Well, she chided herself, they must think so. “No, you can’t. I don’t believe in Jesus Christ.”
The figures in dark suits looked at her with open pity. “It can save you from an eternity in the flames.”
“Honestly, I’m more interested in being saved from the next five minutes,” she snapped, uncharacteristically rude, and went back into the house.

A missed call – her brother – and she felt almost relief. She was in no mood for his dilemmas, his tales of debauchery and drama with his delinquent friends, who drank and partied and never grew up, and always needed a loan or a lift or a favour or a place to stay or, that one grim time, an alibi. She sighed and checked her voicemail but as ever, no message – did the boy even speak? – and consoled herself that if it was urgent the text would come soon enough. She went to resume her task, but, distracted, had forgotten what she was doing. Senility come early, she scolded herself with a frown, and went to console herself with tea.

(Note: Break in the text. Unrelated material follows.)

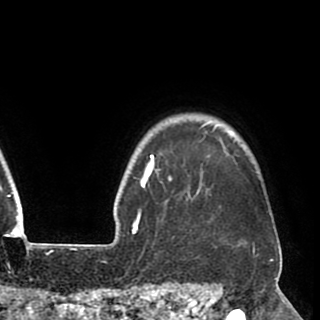
Breast MRI (dynamic contrast-enhanced), one axial slice. Slice 80 of 90 in the series (ordered by position). Cropped to one breast. Dynamic contrast-enhanced series, time point 2 of 8 at this slice position (early post-contrast). 1.5 T. TE 2.6 ms, TR 5.5 ms. 2 mm slice thickness. 320 × 320 image matrix, field of view 219 × 219 mm. Female patient.
Outlined on this slice (semi-automatic segmentation, software-assisted and operator-edited):
- enhancing-tissue mask used for the functional tumour volume (all voxels passing the contrast-enhancement thresholds inside the analysis volume; usually the tumour): bounding box (x1, y1, x2, y2) in pixels: (140, 123, 255, 248)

“The theme is lost,” she told her mother, who smiled at her with the patience of one used to having a question repeated. Patiently, and louder, she did so.
“What do you mean by lost?” her mother asked, her voice frayed by age.
“Just... lost. I’m not quite sure.”
“Perhaps you could draw a maze?”

“Lost. Not the TV show.”
She had caught up with her brother, his hangover fresh, his attention torn between her and his X-box, where a pixellated battle raged on his screen. She watched, dismayed, as he mowed down civilians with a grimace of glee.
“What do you mean?”
“Lost. Lost! Just... lost!”
He turned to her, blessing her with his full attention for the briefest of seconds. “I honestly have no idea what you’re talking about... oh, hell! They killed me!”He turned back to the screen with a howl of dismay as his life was wiped out in a flash.

“The theme is... lost,” she repeated, staring at herself. And she wondered why she had been asking everyone but the only one who could answer. Smiling, she picked up her pen and her notebook, finally sure she would find her own way.